Llegué a la bóveda central, mi cabeza se elevó y se perdió en los detalles de cada pintura.
Anocheció. Estaba pasmado en una banca de las capillas laterales mirando para adentro, ignorando por completo los dioses de afuera y centrándome en los de verdad cuando la luz de una linterna me sacó del trance.
Disculpe señor ya vamos a cerrar, dijo un vigilante. Me sorprendió ver vigilancia privada en una iglesia, pero pensé que con tanto fanático suelto podría ser una medida necesaria. Me apresuré a salir de la catedral no sin antes tratar de absorber esa sensación de terror que producen las inanimadas figuras del santoral católico alumbradas desde abajo por las velas de los fieles. De noche todo cambia, las pocas velas encendidas contribuyen a aumentar el sentimiento de claustrofobia en una de las construcciones más grandes jamás hechas por el hombre, es un tanto paradójico y tenebroso.

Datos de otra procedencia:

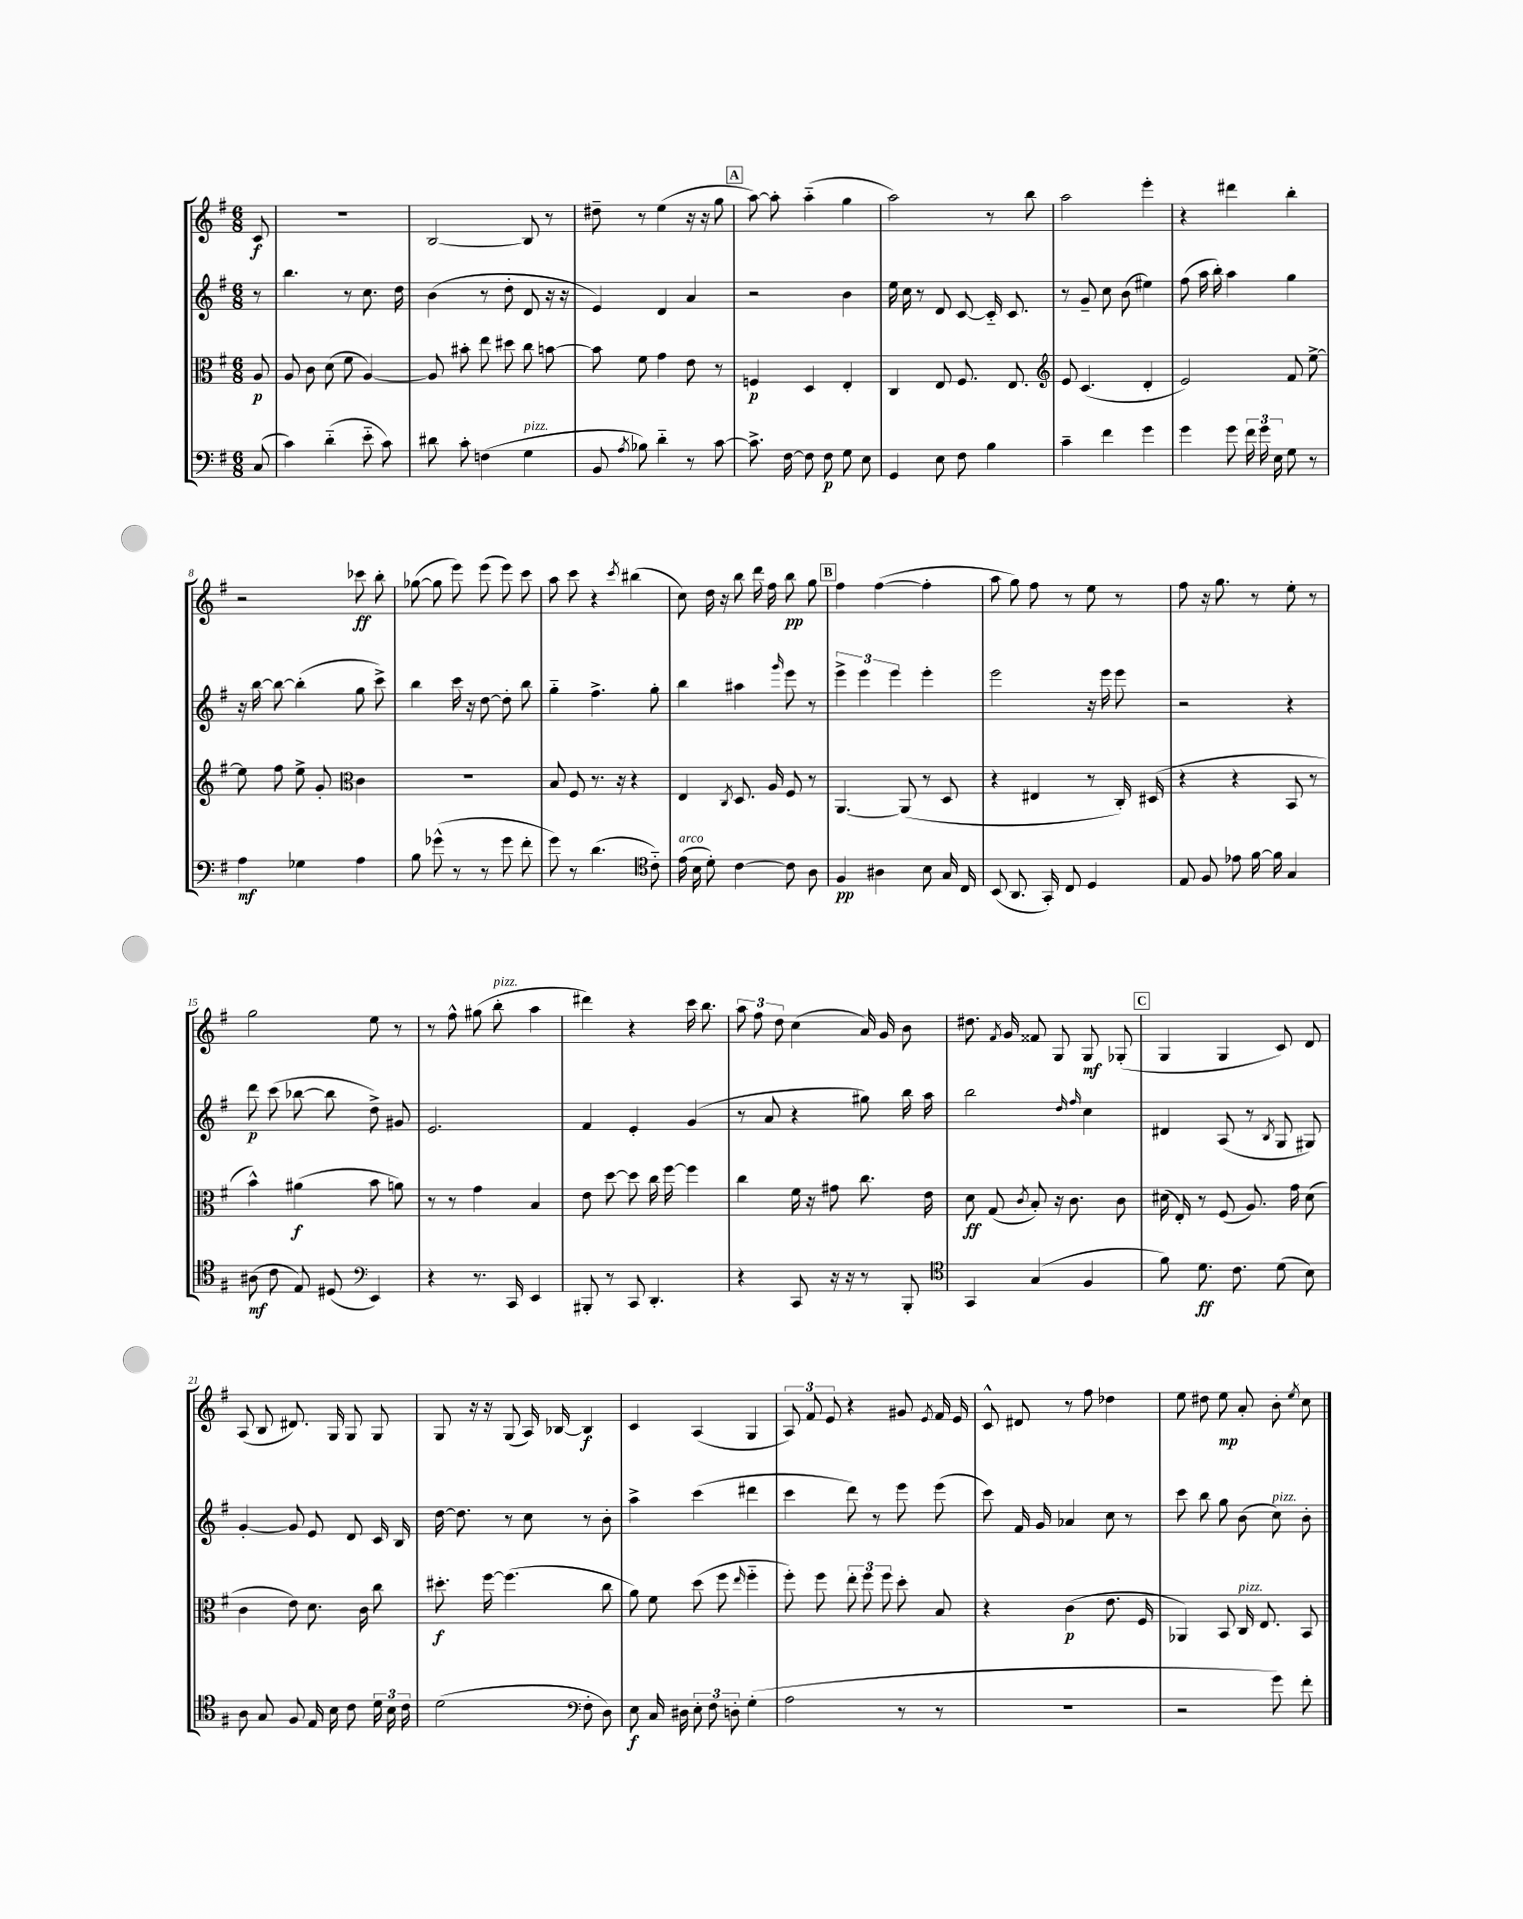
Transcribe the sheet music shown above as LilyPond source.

Salí por una de las puertas secundarias, la luna creciente se colgaba de una de las torres y resaltaba las gárgolas y patos dentados que tenían como fin espantar las brujas, vomitando a gotas nubes atrapadas. Siempre me pareció intrigante la mentalidad de los constructores, no entiendo la lógica esa de que un demonio se pone en una catedral para espantar a sus congéneres. Pero bueno, los caminos de la fe no conocen la razón.
Desde el centro de la plaza, la catedral se impone como regente y señora de la ciudad, los reflectores amarillos resaltan los colores de los ladrillos y las sombras muestran la cara justiciera e implacable del dios que encierran.

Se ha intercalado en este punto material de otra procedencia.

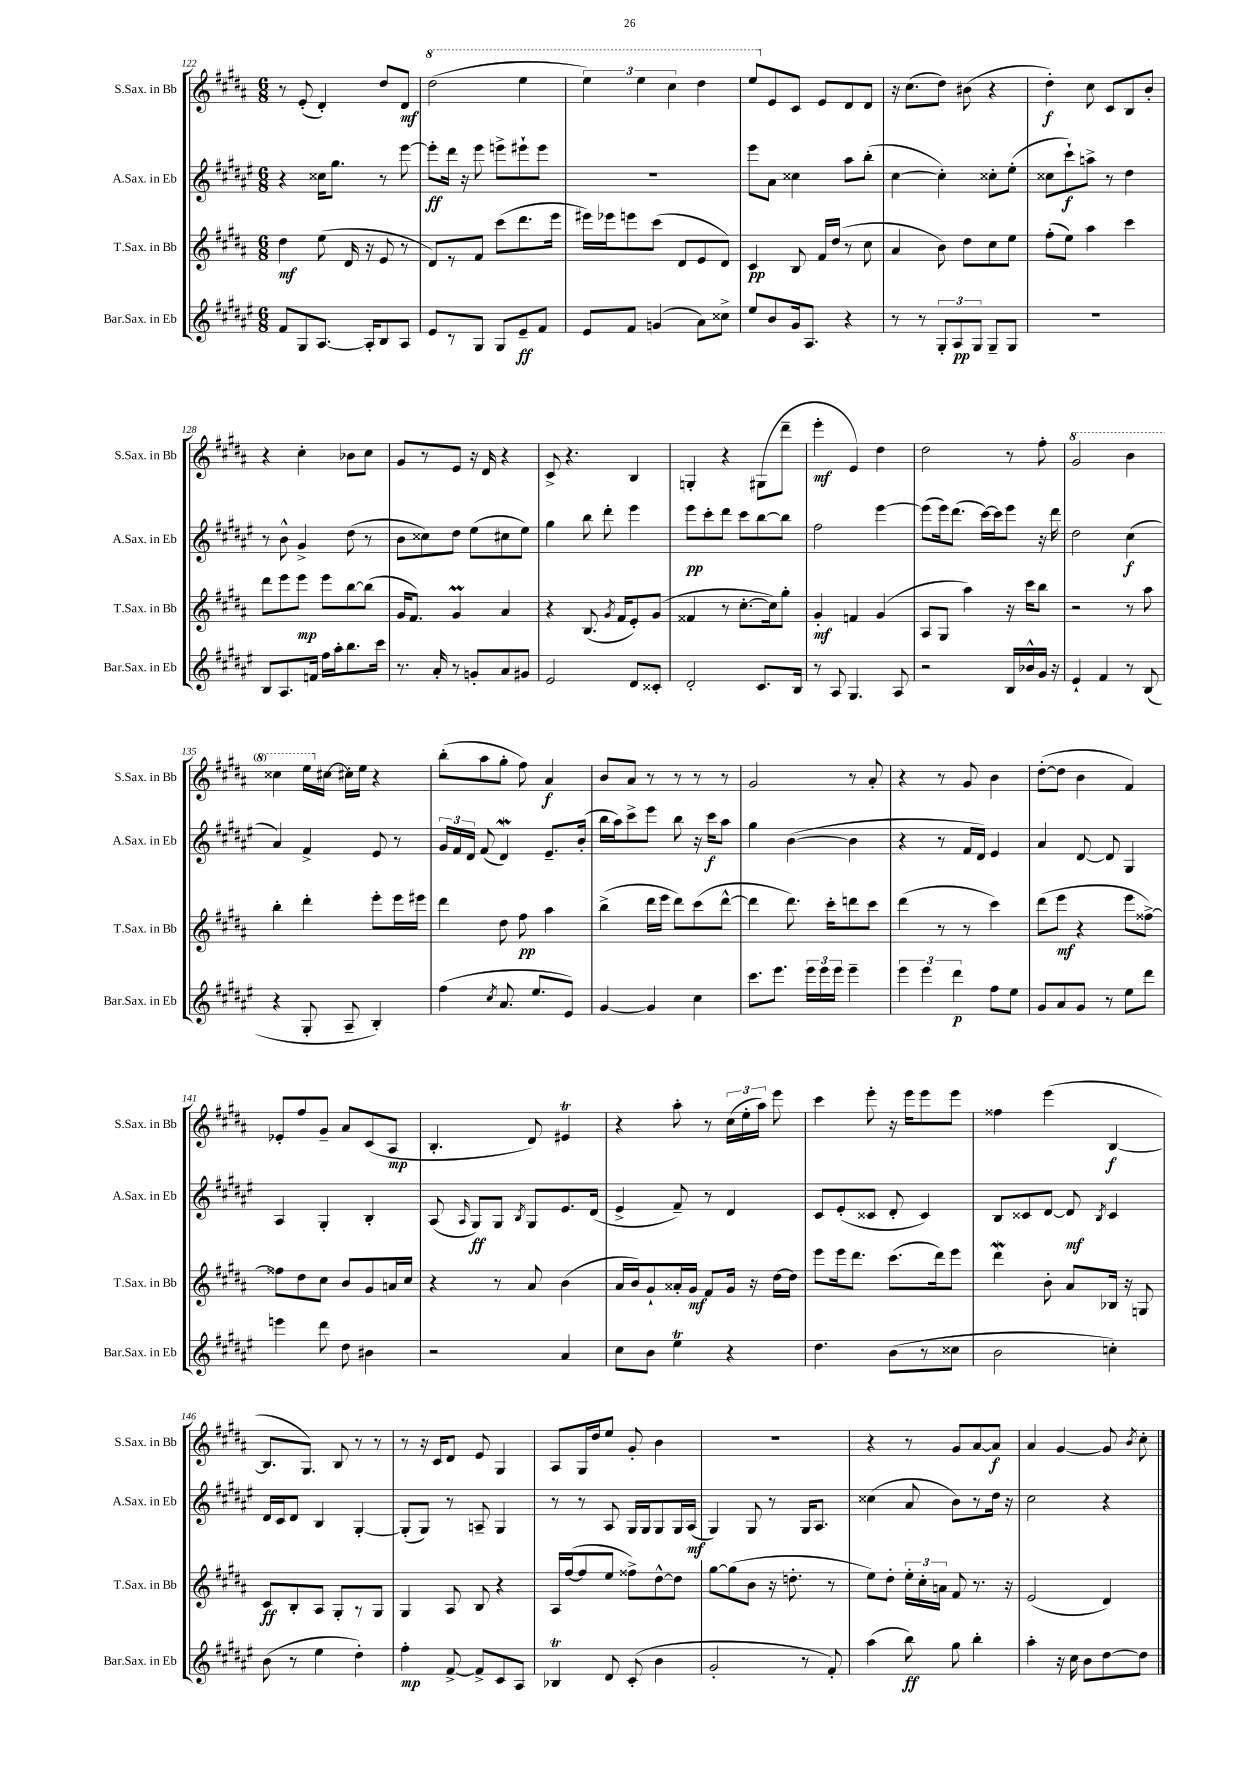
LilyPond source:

<<
\new StaffGroup <<
\new Staff = "s0" \with { instrumentName = "S.Sax. in Bb" shortInstrumentName = "S.Sax. in Bb" } {
    \clef treble \key b \major \numericTimeSignature \time 6/8
    \autoBeamOff r8 e'8-.( dis'4-.) dis''8[ dis'8]\mf |
    \ottava #1 dis'''2( e'''4 |
    \tuplet 3/2 { e'''4) e'''4 cis'''4 } dis'''4 |
    e'''8[ \ottava #0 e'8 cis'8] e'8[ dis'8 dis'8] |
    r16 cis''8.[( dis''8]) bis'8( r4 |
    dis''4-.\f) cis''8 cis'8[ b8 b'8]-. |
    r4 cis''4-. bes'8[ cis''8] |
    gis'8[ r8 e'8] r16 dis'16 r4 |
    cis'8-> r4. b4 |
    g4-. r4 gis8[( dis'''8]-- |
    e'''4-.\mf e'4) dis''4 |
    dis''2 r8 fis''8-. |
    \ottava #1 gis''2 b''4 |
    cisis'''4 e'''16[ \ottava #0 cis''!16]~ cis''!16[-. e''16] r4 |
    b''8[-.( ais''8 gis''8]-. fis''8) ais'4\f |
    b'8[ ais'8] r8 r8 r8 r8 |
    gis'2 r8 ais'8-. |
    r4 r8 gis'8 b'4 |
    dis''8[~-.( dis''8] b'4 fis'4) |
    ees'8[-. fis''8 gis'8]-- ais'8[ cis'8( ais8]\mp |
    b4.-. dis'8) eis'4\trill |
    r4 ais''8-. r8 \tuplet 3/2 { cis''16[( e''16-. ais''16]) } e'''8 |
    cis'''4 e'''8-. r16 e'''16[ e'''8 e'''8] |
    fisis''4 e'''4( b4~\f |
    b8.[ gis8.]) b8 r8 r8 |
    r8 r16 cis'16[ dis'8] e'8 gis4 |
    ais8[ gis16 dis''16 e''8] gis'8-. b'4 |
    R2. |
    r4 r8 gis'8[ ais'8~ ais'8]\f |
    ais'4 gis'4~ gis'8 \acciaccatura { b'8 } cis''8-. \bar "|." |
}
\new Staff = "s1" \with { instrumentName = "A.Sax. in Eb" shortInstrumentName = "A.Sax. in Eb" } {
    \clef treble \key fis \major \numericTimeSignature \time 6/8
    \autoBeamOff r4 cisis''16[ gis''8.] r8 eis'''8~ |
    eis'''8[-.\ff dis'''16] r16 eis'''8 e'''8[-> eis'''8-! eis'''8] |
    R2. |
    eis'''8[ ais'8] cisis''4 ais''8[ b''8]-.( |
    cis''4~ cis''4-.) cisis''8[-. eis''8]-.( |
    cisis''8[ cis'''8-!\f) a''8]-> r8 dis''4 |
    r8 b'8-^ gis'4-> dis''8( r8 |
    b'8[ cisis''8) dis''8] eis''8[( cis''8 eis''8]) |
    gis''4 b''8 dis'''8-. eis'''4 |
    eis'''8[\pp cis'''8-. dis'''8] cis'''8[ b''8~ b''8] |
    fis''2 eis'''4~ |
    eis'''8[( eis'''16) dis'''8.]( cis'''16[~) cis'''16 eis'''8] r16 dis'''16 |
    dis''2 cis''4\f( |
    ais'4) fis'4-> eis'8 r8 |
    \tuplet 3/2 { gis'16[ fis'16 dis'16] } fis'8( dis'4\mordent) eis'8.[-- b'16]-.( |
    b''16[ ais''16) cis'''8-> eis'''8] b''8 r16 cis'''16[\f ais''8] |
    gis''4 b'4~( b'4 |
    r4 r8 fis'16[ dis'16]) eis'4 |
    ais'4 dis'8~ dis'8 gis4 |
    ais4 gis4-. b4-. |
    ais8( \grace { ais16 } gis8[\ff) gis8] \acciaccatura { b8 } gis8[ eis'8. dis'16]( |
    eis'4-> fis'8--) r8 dis'4 |
    cis'8[ eis'8-.( cisis'8] dis'8-. cisis'4) |
    b8[ cisis'8 dis'8]~ dis'8\mf \acciaccatura { b8 } cisis'4 |
    dis'16[ cis'16 dis'8] b4 gis4~-. |
    gis8[-.( gis8]) r8 a8-- gis4 |
    r8 r8 ais8 gis16[ gis16 gis8 gis16 ais16]\mf( |
    gis4) gis8 r8 gis16[ ais8.] |
    cisis''4( ais'8 b'8[) r8 dis''16] r16 |
    cis''2 r4 \bar "|." |
}
\new Staff = "s2" \with { instrumentName = "T.Sax. in Bb" shortInstrumentName = "T.Sax. in Bb" } {
    \clef treble \key b \major \numericTimeSignature \time 6/8
    \autoBeamOff dis''4\mf e''8( dis'16 r16 e'8 r8 |
    dis'8[) r8 fis'8] cis'''8[( dis'''8. e'''16] |
    eis'''16[) ees'''16 e'''8 cis'''8]( dis'8[ e'8 dis'8]) |
    cis'4\pp b8 fis'16[ dis''16]( r8 cis''8 |
    ais'4 b'8) dis''8[ cis''8 e''8] |
    fis''8[-.( e''8]) ais''4 cis'''4 |
    dis'''8[ e'''8 e'''8]\mp e'''8[ b''8~ b''8]( |
    gis'16[ fis'8.]) gis'4\prall ais'4 |
    r4 b8.( \acciaccatura { gis'8 } fis'16[ e'8-.) gis'8]( |
    fisis'4 r8 cis''8.[~-. cis''16) gis''8]-. |
    gis'4-.\mf f'4 gis'4( |
    ais8[ gis8] ais''4) r16 cis'''16[ b''8] |
    r2 r8 ais''8 |
    b''4-. dis'''4-. e'''8[-. e'''16 eis'''16] |
    dis'''4 dis''8 fis''8\pp ais''4 |
    b''4->( dis'''16[ e'''16] dis'''8[) cis'''8( dis'''8]~-^ |
    dis'''4 dis'''8.) cis'''16[-. d'''8 cis'''8] |
    dis'''4( r8 r8 cis'''4) |
    dis'''8[( e'''8]\mf r4 e'''8[ fisis''8]~->) |
    fisis''8[ dis''8 cis''8] b'8[ gis'8 a'16 cis''16] |
    r4 r8 ais'8 b'4( |
    ais'16[ b'16) gis'8-! aisis'16-. gis'16]\mf fis'8[ gis'16] r16 dis''16[~ dis''16] |
    e'''8[ e'''16 dis'''8.] cis'''8.[( dis'''16) e'''8] |
    dis'''4\mordent b'8-. ais'8[ bes16] r16 g8 |
    cis'8[\ff b8-. ais8] gis8[-. r8 gis8] |
    gis4 ais8 b8 r4 |
    ais16[ fis''16~( fis''8 e''8] fisis''8[->) dis''8~-^ dis''8] |
    gis''8[~ gis''8( b'8] r16 d''8.-. r8 |
    e''8[) dis''8]-. \tuplet 3/2 { e''16[-. cis''16-. a'16] } fis'8 r8. r16 |
    e'2( dis'4) \bar "|." |
}
\new Staff = "s3" \with { instrumentName = "Bar.Sax. in Eb" shortInstrumentName = "Bar.Sax. in Eb" } {
    \clef treble \key fis \major \numericTimeSignature \time 6/8
    \autoBeamOff fis'8[ gis8 ais8.]~ ais16[-. b8 ais8] |
    eis'8[ r8 gis8] gis8[ eis'8--\ff fis'8] |
    eis'8[ fis'8] g'4( ais'8[) cisis''8]-> |
    eis''8[ b'8 gis'16 ais8.] r4 |
    r8 r8 \tuplet 3/2 { gis8[-. ais8\pp gis8] } gis8[-- gis8] |
    R2. |
    b8[ ais8. f'16] fis''16[ ais''16-. b''8. cis'''16] |
    r8. ais'16-. r8 g'8[-. ais'8 gis'8] |
    eis'2 dis'8[ cisis'8]-. |
    dis'2-. cis'8.[ b16] |
    r8 ais8 gis4. ais8 |
    r2 b16[ bes'16-^ gis'16] r16 |
    eis'4-! fis'4 r8 b8( |
    r4 gis8-. ais8-- b4-.) |
    fis''4( \acciaccatura { cis''8 } ais'8. eis''8.[ eis'8]) |
    gis'4~ gis'4 cis''4 |
    cis'''8.[ eis'''8.] \tuplet 3/2 { eis'''16[ eis'''16 eis'''16] } eis'''4-- |
    \tuplet 3/2 { eis'''4 eis'''4 dis'''4\p } fis''8[ eis''8] |
    gis'8[ ais'8 gis'8] r8 eis''8[ dis'''8] |
    e'''4 dis'''8 dis''8 bis'4 |
    r2 ais'4 |
    cis''8[ b'8] eis''4\trill r4 |
    dis''4. b'8[( r8 cisis''8] |
    b'2 c''4-.) |
    b'8( r8 eis''4 dis''4-.) |
    fis''4-.\mp fis'8~-> fis'8[-> cis'8 ais8] |
    bes4\trill dis'8 cis'8-.( b'4 |
    gis'2-. r8 fis'8-.) |
    ais''4( b''8\ff) gis''8 b''4-. |
    ais''4-. r16 cis''16 b'8[ dis''8~ dis''8] \bar "|." |
}
>>
>>
\layout { \context { \Score currentBarNumber = #122 } }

A las 11:11 pm. mientras toda la ciudad está disfrutando del concierto anual que ofrece el ayuntamiento saco mi celular y con una llamada a la banca donde me senté los ladrillos se estampan en la luna, los patos y gárgolas vuelan por los aires y el dios encarcelado desata su furia al azar sobre los desgraciados a los que llueven hostias del cielo.